Bill Watterson created the poster for Stripped

From print to pixels – what’s lost in the translation?

The documentary explores the tumultuous, creative process involved in drawing, especially when it takes the form of daily deadlines. Even before reaching that stage, getting syndicated is terrifyingly difficult process wherein a handful of cartoons are selected (Usually 2 selected out of 5000 submissions a year) and sold to most newspapers through the syndicate. Punishing as the process may be, many cartoonists felt that it still meant that they were only expected to the one task they feel passionate about – draw. As the cartoonist Greg Evans commented, “We’re basically artists, and not entrepreneurs in that sense…”. However, with more than 2000 newspapers having to close down in the past 15 years (in US alone), it would seem that the rules of the game have changed considerably.

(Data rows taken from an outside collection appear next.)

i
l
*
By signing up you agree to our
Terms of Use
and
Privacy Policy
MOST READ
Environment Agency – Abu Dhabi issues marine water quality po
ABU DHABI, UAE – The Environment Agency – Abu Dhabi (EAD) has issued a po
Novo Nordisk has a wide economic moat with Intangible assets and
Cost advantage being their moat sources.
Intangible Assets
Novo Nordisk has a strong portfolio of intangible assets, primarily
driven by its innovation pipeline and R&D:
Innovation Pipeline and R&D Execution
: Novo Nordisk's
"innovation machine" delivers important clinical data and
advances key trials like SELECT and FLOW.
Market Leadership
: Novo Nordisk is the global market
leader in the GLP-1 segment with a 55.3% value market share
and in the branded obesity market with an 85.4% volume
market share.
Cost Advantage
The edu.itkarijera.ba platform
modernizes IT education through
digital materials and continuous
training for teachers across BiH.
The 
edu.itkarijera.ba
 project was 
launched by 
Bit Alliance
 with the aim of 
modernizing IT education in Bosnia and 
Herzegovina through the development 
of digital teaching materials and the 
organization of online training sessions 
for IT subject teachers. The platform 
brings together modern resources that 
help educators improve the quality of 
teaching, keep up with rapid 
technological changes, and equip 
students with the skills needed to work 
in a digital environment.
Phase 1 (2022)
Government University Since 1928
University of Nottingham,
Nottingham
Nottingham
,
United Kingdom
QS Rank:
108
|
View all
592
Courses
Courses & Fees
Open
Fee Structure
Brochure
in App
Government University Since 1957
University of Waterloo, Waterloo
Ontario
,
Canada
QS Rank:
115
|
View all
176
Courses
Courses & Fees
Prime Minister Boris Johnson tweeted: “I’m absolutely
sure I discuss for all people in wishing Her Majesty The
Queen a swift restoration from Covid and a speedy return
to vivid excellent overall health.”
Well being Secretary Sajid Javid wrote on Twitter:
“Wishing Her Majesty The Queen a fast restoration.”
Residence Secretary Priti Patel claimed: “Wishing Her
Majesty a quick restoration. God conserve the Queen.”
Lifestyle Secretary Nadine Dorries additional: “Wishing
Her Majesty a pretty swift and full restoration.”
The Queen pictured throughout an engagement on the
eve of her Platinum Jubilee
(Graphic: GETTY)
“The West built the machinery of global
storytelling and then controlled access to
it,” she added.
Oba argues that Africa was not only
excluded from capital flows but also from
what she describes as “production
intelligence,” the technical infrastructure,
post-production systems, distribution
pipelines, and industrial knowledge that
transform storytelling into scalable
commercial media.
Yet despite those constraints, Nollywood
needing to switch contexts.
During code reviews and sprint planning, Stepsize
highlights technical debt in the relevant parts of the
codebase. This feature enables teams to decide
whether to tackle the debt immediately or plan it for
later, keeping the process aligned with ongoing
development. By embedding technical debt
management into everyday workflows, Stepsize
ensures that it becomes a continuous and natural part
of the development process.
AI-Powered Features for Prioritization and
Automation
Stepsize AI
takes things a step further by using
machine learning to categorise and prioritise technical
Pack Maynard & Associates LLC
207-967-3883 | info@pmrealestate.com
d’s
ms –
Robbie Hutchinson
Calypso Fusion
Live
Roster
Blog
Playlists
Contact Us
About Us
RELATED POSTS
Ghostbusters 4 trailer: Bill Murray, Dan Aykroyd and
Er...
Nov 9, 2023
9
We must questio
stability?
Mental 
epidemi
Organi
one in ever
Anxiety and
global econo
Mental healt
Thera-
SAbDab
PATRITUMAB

Some cartoonists are geared up and even favour the transition, feeling that the new platform of web-comics is more egalitarian (anyone can publish!) and make it big, if they succeed. The ‘if’ part is easier said than done though. Apart from drawing, artists then need to have considerable business acumen to cater to public interests, popularise their work on various platforms, and create merchandise (almost 60-70% of their revenue comes from here) to make a living. Bill Watterson fought hard to keep Calvin and Hobbes from being merchandised. Nowadays, it seems to become an integral part of bread and butter. Not everyone sees it as selling their soul to the Devil though. However, this way of cartooning also makes it hard to create independent work. Audiences are now consumers, and an artist’s independent sensibilities or interests may not find a place among popular ‘likes’ of the day. With an exponential increase in content on the internet (anyone and anything can be published, remember?), it becomes nearly impossible to sift through things, visibility itself being at the mercy of whimsical moods of the netizens. There are chances of overnight fame, as there are of unpredictable disinterest when the crowd moves on.

Creativity can’t die, but what would the resurrection look like?

Moving into new media is not just transfer of images from print onto the screen. It also changes our perceptions and understanding of the phenomena in fundamental ways. In his book outlining the major shifts in culture and cognition due to the transition from an Oral to a Literary civilisation, Walter J Ong wrote, “Without writing, the literate mind would not and could not think as it does, not only when engaged in writing but normally even when it is composing its thoughts in oral form. More than any other single invention, writing has transformed human consciousness.” What shift in thinking structures will ‘swipeable comics’ bring? Does it call for a more immersive experience as artists are freed from the physical boundaries of the paper, and viewers can interact with comics in newer ways? Will writing itself become more visual in nature as various kinds of graphics become available? These are new frontiers for artists and viewers alike. The good thing is, cartoonists are compulsively creative and constantly reinventing themselves in all kinds of ways. Our shared love for storytelling is a big part of what makes us human, and images just make it more fun. So comics are here to stay, metamorphosing through new media and enriching our lives in imaginative ways. It’s not a replacement narrative either, print versions will be around as long as people love the tactile feel of the pages ( I like to sniff them too). Armed with brushes, pens, paper and Adobe Illustrator, cartoonists feel optimistic about the adventures lying ahead. I, for one, support their cause wholeheartedly.